A partir dos anos 60 diversos fatores contribuíram para mudanças significativas nas concepções e na conformação do mundo do trabalho, conforme teremos oportunidade de verificar com mais detalhes no próximo capítulo. Contudo, um dos fatores que certamente contribuíram para a permanência da idéia do trabalho assalariado como valor positivo, foi a ênfase que os movimentos feministas lhe deram como meio de liberação das mulheres, tendo-se verificado um significativo aumento da participação destas no mercado de trabalho a partir de meados do século XX. O trabalho assalariado, constituindo-se em meio de acesso das mulheres ao espaço público, à independência financeira, de realização

pessoal e ainda de superação da divisão sexual do trabalho doméstico, aparecia ainda como valor positivo, enquanto o processo de precarização já estava em curso. Não obstante as mudanças decorrentes desse aumento da participação de mulheres no mercado de trabalho, a divisão sexual do trabalho não pode ser considerada superada, ela apenas sofreu transformações. Enquanto o trabalho doméstico, “forma histórica particular do trabalho reprodutivo, inseparável da sociedade salarial” (Danièle KERGOAT, 2009:74), continua a ser de responsabilidade predominante das mulheres, a divisão sexual do trabalho atravessa também o tempo e o valor do trabalho assalariado das mulheres.
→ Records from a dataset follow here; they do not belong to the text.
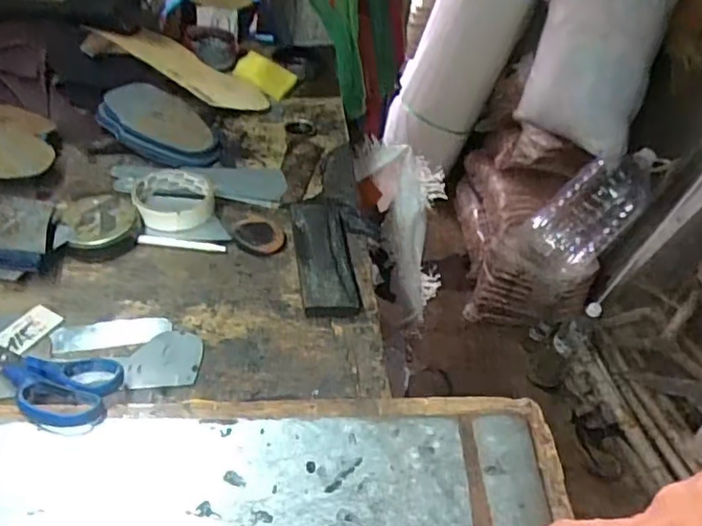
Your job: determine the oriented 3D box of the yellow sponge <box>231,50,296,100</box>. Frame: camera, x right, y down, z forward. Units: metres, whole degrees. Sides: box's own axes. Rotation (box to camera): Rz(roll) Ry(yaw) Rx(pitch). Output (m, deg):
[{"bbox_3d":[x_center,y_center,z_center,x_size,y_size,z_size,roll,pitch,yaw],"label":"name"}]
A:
[{"bbox_3d":[-0.128,-0.281,0.894,0.083,0.016,0.046,34,87,-7],"label":"yellow sponge"}]

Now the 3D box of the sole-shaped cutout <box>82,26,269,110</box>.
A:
[{"bbox_3d":[-0.233,-0.273,0.836,0.237,0.013,0.097,26,42,-9],"label":"sole-shaped cutout"}]

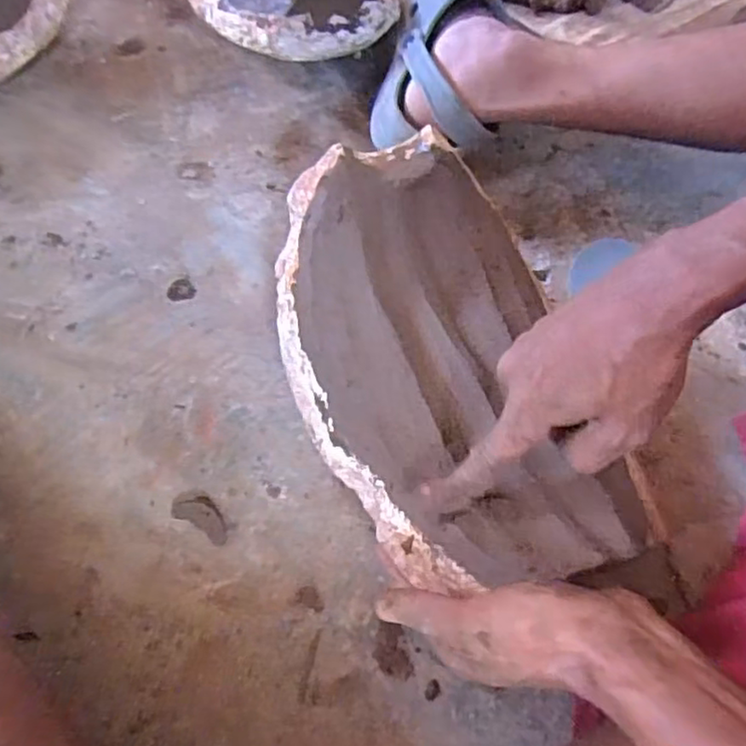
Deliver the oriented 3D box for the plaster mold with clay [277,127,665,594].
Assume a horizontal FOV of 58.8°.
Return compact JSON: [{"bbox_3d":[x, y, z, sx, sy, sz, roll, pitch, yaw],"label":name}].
[{"bbox_3d":[0.046,-0.012,0.431,0.181,0.081,0.301,-13,61,-12],"label":"plaster mold with clay"}]

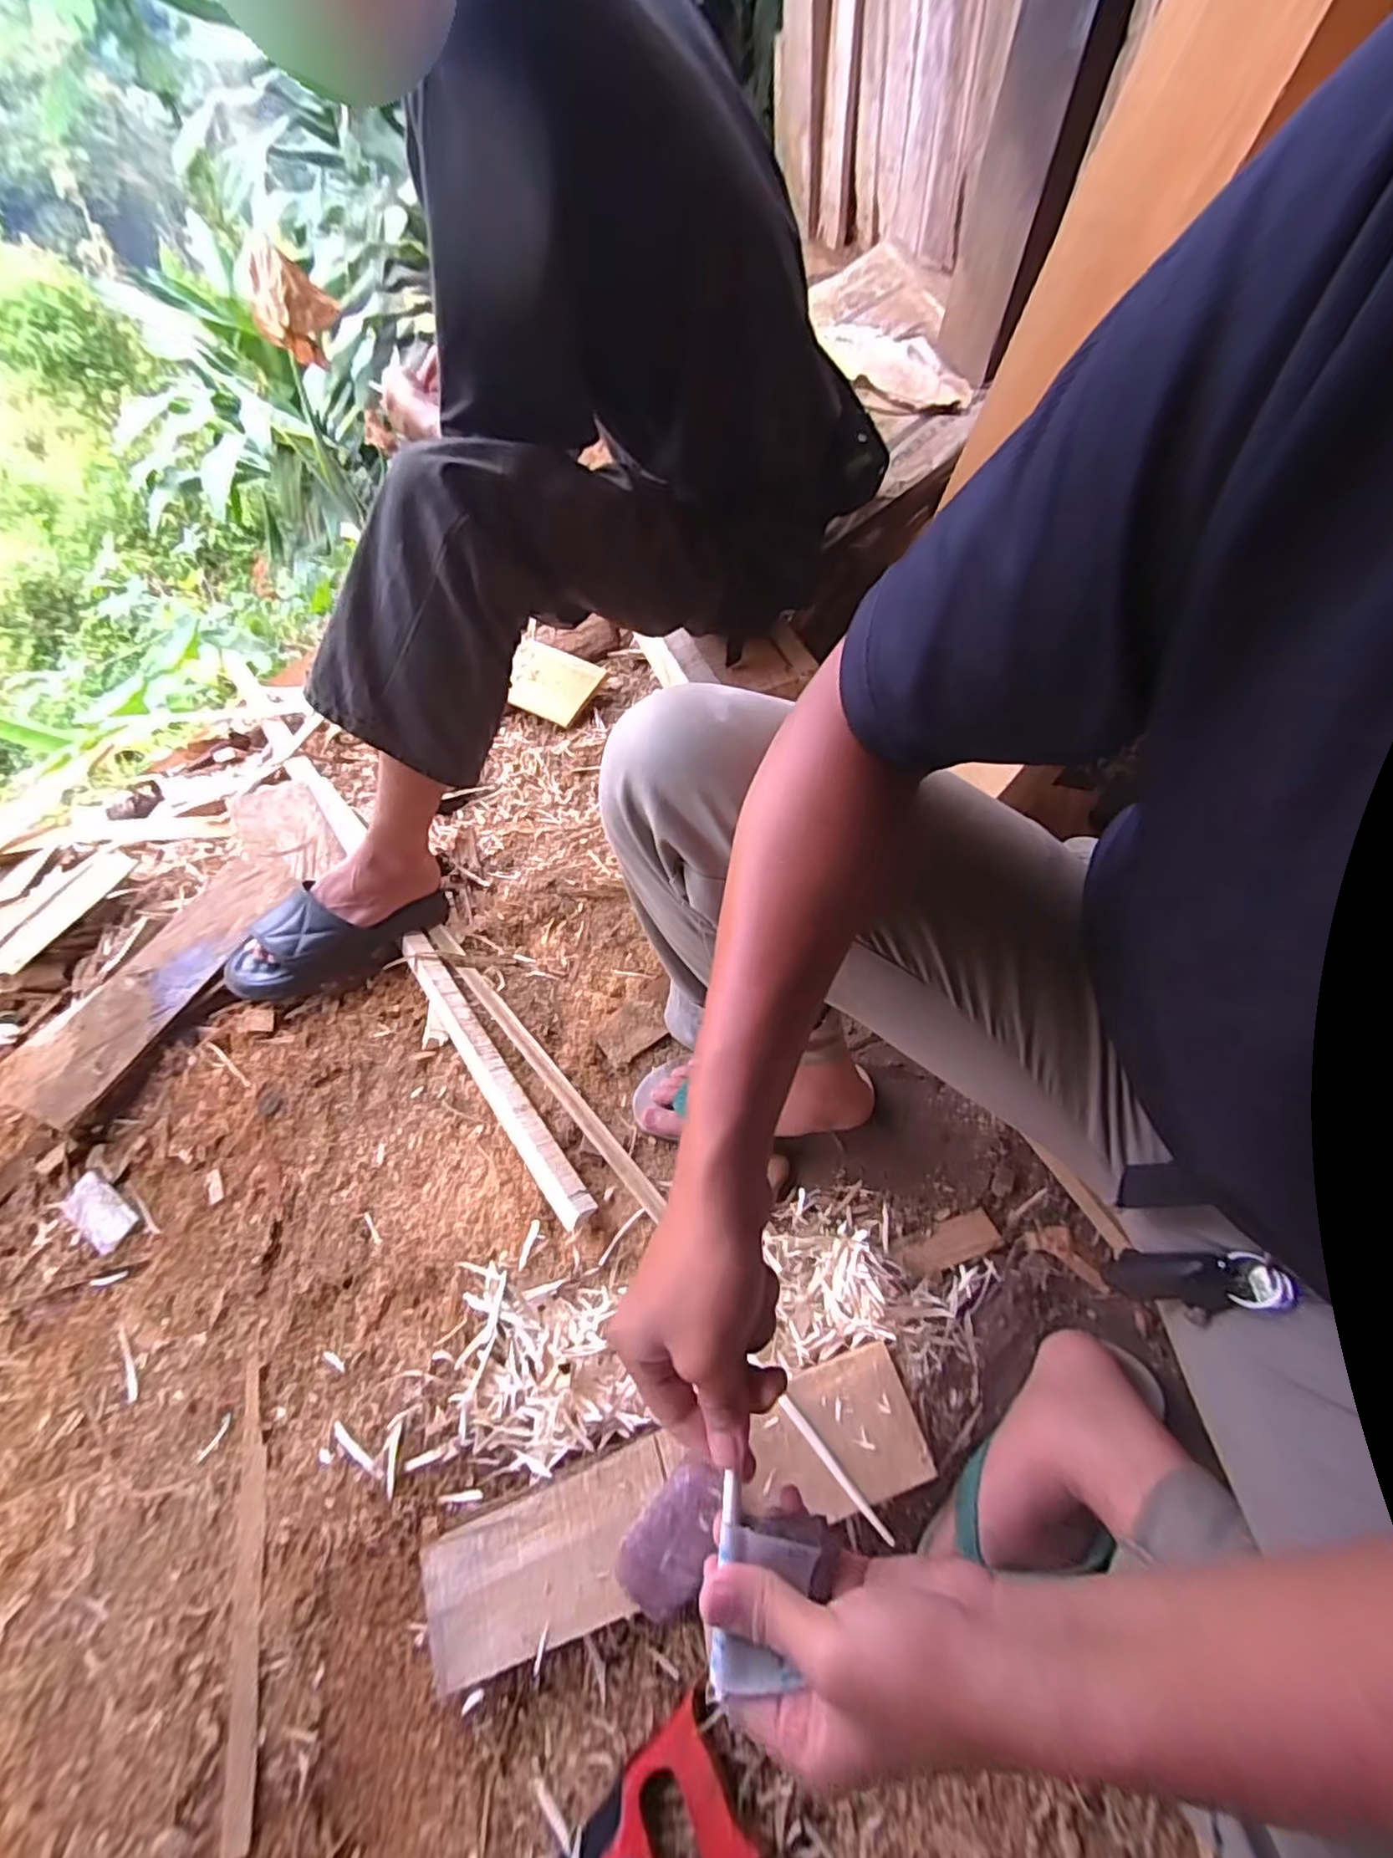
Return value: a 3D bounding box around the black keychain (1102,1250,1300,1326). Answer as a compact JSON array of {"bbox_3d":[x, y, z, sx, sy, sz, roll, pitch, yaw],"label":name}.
[{"bbox_3d":[0.300,0.214,0.394,0.092,0.032,0.036,-20,50,38],"label":"black keychain"}]

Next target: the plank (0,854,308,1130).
[{"bbox_3d":[-0.696,0.058,0.858,0.152,0.030,0.407,25,68,16],"label":"plank"}]

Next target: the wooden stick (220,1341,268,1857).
[{"bbox_3d":[-0.394,0.560,0.573,0.027,0.009,0.332,-18,63,-4],"label":"wooden stick"}]

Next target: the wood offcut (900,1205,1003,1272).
[{"bbox_3d":[0.248,0.305,0.639,0.097,0.004,0.038,-15,43,-10],"label":"wood offcut"}]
Assim, o trabalho é histórica e culturalmente situado e é perpassado por representações sociais as mais diversas, as quais conferem e encontram sentido nas formas dominantes de divisão social do trabalho num determinado contexto. Quer se aborde o trabalho do ponto de vista do que representa o ato de trabalhar, do sentido, forma e conteúdo de que este se reveste, ou do ponto de vista do estatuto que tanto trabalho quanto trabalhador/a ocupam numa determinada sociedade este sempre engaja relações sociais – ele constitui “uma categoria pertinente de ordenamento e hierarquização” (LALLEMENT, 2007:28). Nesse sentido, tanto o lugar que o trabalho ocupa quanto o perfil dos sujeitos que a ele têm acesso ou são submetidos e as condições sob as quais ele se realiza nos falam de hierarquias socialmente estabelecidas, indicam, mas também podem definir o jogo de relações sociais conflitivas, nas quais se inserem também as religiões e as relações de gênero.